[Human keypoint data]
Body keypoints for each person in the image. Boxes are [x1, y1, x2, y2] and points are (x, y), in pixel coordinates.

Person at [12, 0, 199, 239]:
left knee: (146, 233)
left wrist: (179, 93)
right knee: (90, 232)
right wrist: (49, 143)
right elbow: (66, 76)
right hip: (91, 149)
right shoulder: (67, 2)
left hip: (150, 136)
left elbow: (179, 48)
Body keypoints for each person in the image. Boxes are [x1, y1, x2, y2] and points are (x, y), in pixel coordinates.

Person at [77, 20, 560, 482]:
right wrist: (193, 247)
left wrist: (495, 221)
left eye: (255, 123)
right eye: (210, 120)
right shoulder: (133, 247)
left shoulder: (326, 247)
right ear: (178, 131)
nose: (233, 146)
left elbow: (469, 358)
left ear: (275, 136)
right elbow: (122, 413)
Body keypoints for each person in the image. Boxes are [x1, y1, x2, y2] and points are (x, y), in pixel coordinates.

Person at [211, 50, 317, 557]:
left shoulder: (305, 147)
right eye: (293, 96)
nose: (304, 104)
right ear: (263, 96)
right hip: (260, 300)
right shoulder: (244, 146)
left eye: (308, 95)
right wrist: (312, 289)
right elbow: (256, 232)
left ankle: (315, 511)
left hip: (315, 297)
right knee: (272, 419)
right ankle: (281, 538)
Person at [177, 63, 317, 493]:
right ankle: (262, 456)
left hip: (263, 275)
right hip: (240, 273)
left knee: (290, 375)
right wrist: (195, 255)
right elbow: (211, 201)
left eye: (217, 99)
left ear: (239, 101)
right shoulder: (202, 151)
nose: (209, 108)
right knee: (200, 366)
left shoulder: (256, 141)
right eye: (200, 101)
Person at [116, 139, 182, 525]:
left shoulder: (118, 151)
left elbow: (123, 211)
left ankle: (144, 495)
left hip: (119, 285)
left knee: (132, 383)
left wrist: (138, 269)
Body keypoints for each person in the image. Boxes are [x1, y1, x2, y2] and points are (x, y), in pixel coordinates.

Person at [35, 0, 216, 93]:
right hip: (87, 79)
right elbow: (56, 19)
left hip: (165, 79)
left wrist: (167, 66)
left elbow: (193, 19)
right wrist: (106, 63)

**WORK ITEM**
Every line of the records should be reproduced exactly.

**SOLUTION TO THE EXERCISE**
Body keypoints for each person in the image. Boxes are [x1, y1, x2, y2] and points are (x, y), in pixel coordinates.

Person at [12, 0, 199, 239]:
left knee: (146, 233)
left wrist: (179, 93)
right knee: (90, 232)
right wrist: (49, 143)
right elbow: (66, 76)
right hip: (91, 149)
right shoulder: (67, 2)
left hip: (150, 136)
left elbow: (179, 48)
Body keypoints for each person in the image. Boxes are [x1, y1, x2, y2] and points are (x, y), in pixel coordinates.

Person at [77, 20, 560, 482]:
right wrist: (193, 247)
left wrist: (495, 221)
left eye: (255, 123)
right eye: (210, 120)
right shoulder: (133, 247)
left shoulder: (326, 247)
right ear: (178, 131)
nose: (233, 146)
left elbow: (469, 358)
left ear: (275, 136)
right elbow: (122, 413)
Body keypoints for each person in the image. Boxes are [x1, y1, x2, y2] and points are (x, y), in pixel coordinates.

Person at [211, 50, 317, 557]:
left shoulder: (305, 147)
right eye: (293, 96)
nose: (304, 104)
right ear: (263, 96)
right hip: (260, 300)
right shoulder: (244, 146)
left eye: (308, 95)
right wrist: (312, 289)
right elbow: (256, 232)
left ankle: (315, 511)
left hip: (315, 297)
right knee: (272, 419)
right ankle: (281, 538)
Person at [177, 63, 317, 493]:
right ankle: (262, 456)
left hip: (263, 275)
right hip: (240, 273)
left knee: (290, 375)
right wrist: (195, 255)
right elbow: (211, 201)
left eye: (217, 99)
left ear: (239, 101)
right shoulder: (202, 151)
nose: (209, 108)
right knee: (200, 366)
left shoulder: (256, 141)
right eye: (200, 101)
Person at [116, 139, 182, 525]:
left shoulder: (118, 151)
left elbow: (123, 211)
left ankle: (144, 495)
left hip: (119, 285)
left knee: (132, 383)
left wrist: (138, 269)
Body keypoints for each person in the image. Boxes are [x1, y1, x2, y2] and points are (x, y), in pixel coordinates.

Person at [35, 0, 216, 93]:
right hip: (87, 79)
right elbow: (56, 19)
left hip: (165, 79)
left wrist: (167, 66)
left elbow: (193, 19)
right wrist: (106, 63)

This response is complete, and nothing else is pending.